- Garden Hills Elementary School
- U.S. Historic district – Contributing property
- Location: 285 Sheridan Dr NE, Atlanta, Georgia
- Coordinates: 33°49′54″N 84°22′42″W﻿ / ﻿33.8316°N 84.3783°W
- Built: 1938
- Architect: Tucker and Howell
- Website: atlantapublicschools.us/gardenhills
- Part of: Garden Hills Historic District (ID87001362)
- Designated CP: August 17, 1987

= Garden Hills Elementary School =

Garden Hills Elementary School is an elementary school in Garden Hills, Atlanta, Georgia and a part of Atlanta Public Schools (APS).

Built in 1938, the brick school building is a work of Atlanta architect Philip Shutze. It was built by as a part of the Works Progress Administration (WPA) and was made to blend in with surrounding architectural styles. Robert M. Craig, author of Atlanta Architecture: Art Deco to Modern Classic, 1929-1959, described the school as "[representing] a traditional work by" designer Tucker and Howell. The building most recently underwent a renovation/addition in 2001, when a cafeteria and a section of classrooms were added.

It enrolls children in kindergarten through fifth grade. The principal is Stacy, Perot

It is a contributing property in the Garden Hills Historic District on the National Register of Historic Places.

Garden Hills was the first elementary school in Georgia to become an International Baccalaureate World School.

==Extracurricular programs==
In 1997 the Atlanta Journal-Constitution wrote that the school's orchestra, which had 75 students, some of whom did not natively speak English, "won acclaim", and Anne Sheldon, the teacher overseeing the program, stated that the school's faculty has "absolute commitment to the program" and that the students were "very, very dedicated."

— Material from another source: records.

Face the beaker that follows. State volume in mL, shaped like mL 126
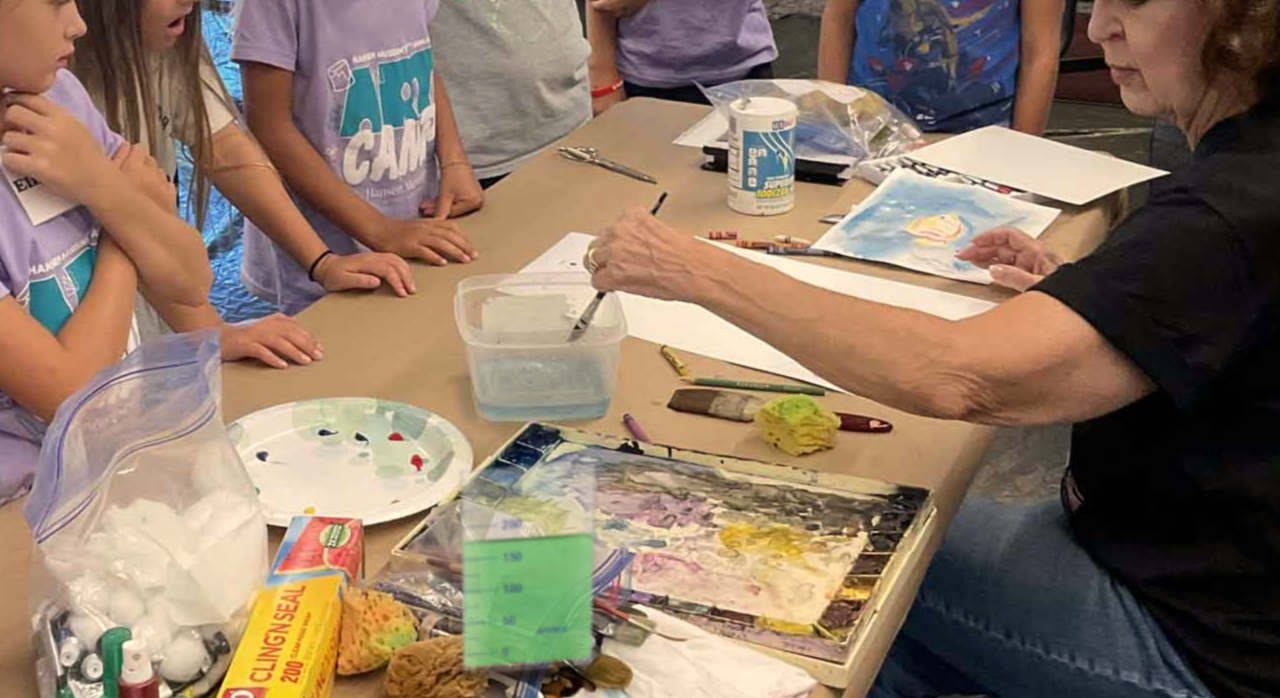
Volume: mL 175
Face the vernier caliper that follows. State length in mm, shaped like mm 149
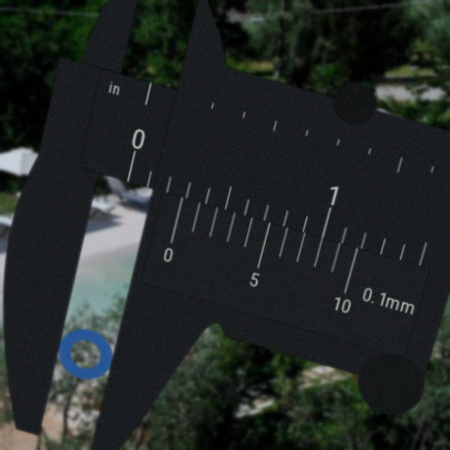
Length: mm 2.8
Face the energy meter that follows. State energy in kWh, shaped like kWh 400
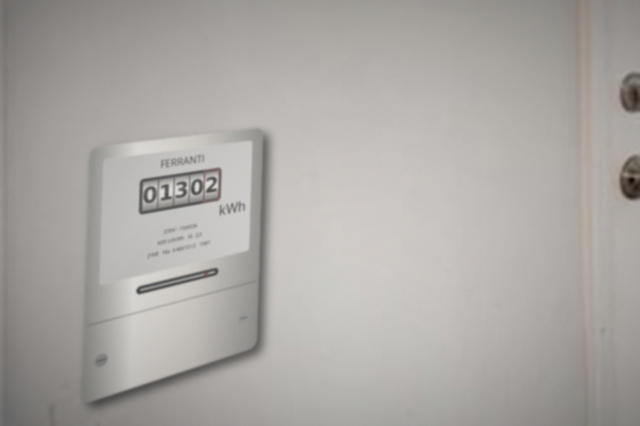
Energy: kWh 130.2
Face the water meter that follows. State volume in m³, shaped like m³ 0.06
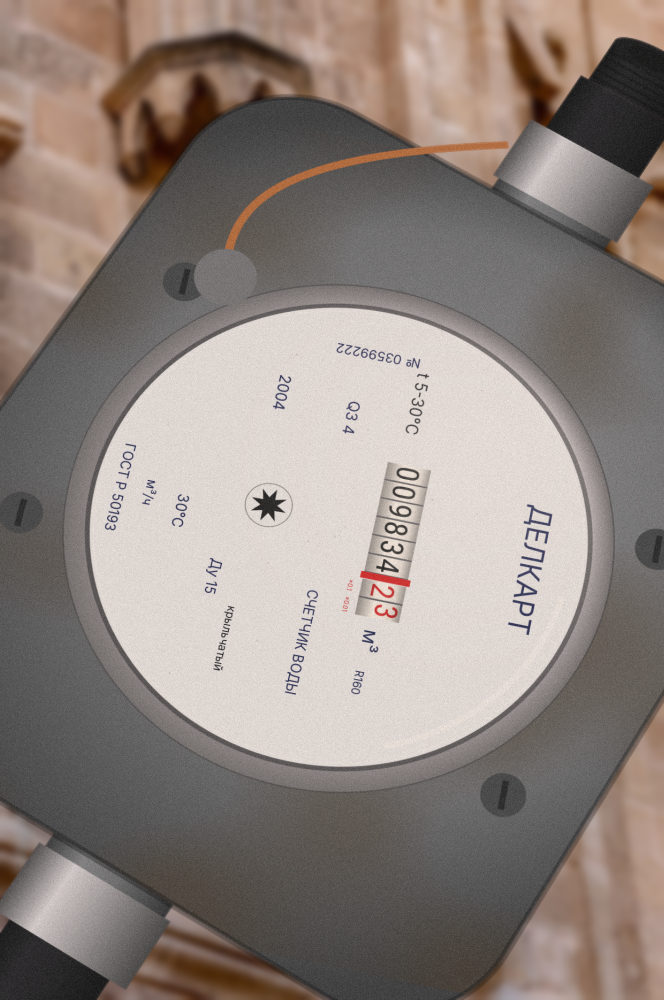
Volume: m³ 9834.23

==Student body and attendance zone==
In 1987 the school had about 400 students, with about 73 coming from the 287-unit Piedmont Court and East Wesley Apartments, known for hosting various waves of refugees, including from the Cuban Revolution, the Vietnam War, and the Soviet–Afghan War. Nehl Horton of the Atlanta Journal-Constitution wrote that Garden Hills accordingly "has a well-developed and successful program for international students." A spokesperson for the apartment residents stated that "The international component[...]has brought Atlanta recognition around the country from teachers of English as a second language." In 1987 the Atlanta Zoning Board decided to approve an application to have the property rezoned for higher density use, which would mean demolition.

In 2003 about 50% of the students were Hispanic or Latino. At that time it had a number of students who were born outside of the United States.

==Feeder patterns==
Residents zoned to Garden Hills are also zoned to: Sutton Middle School and North Atlanta High School.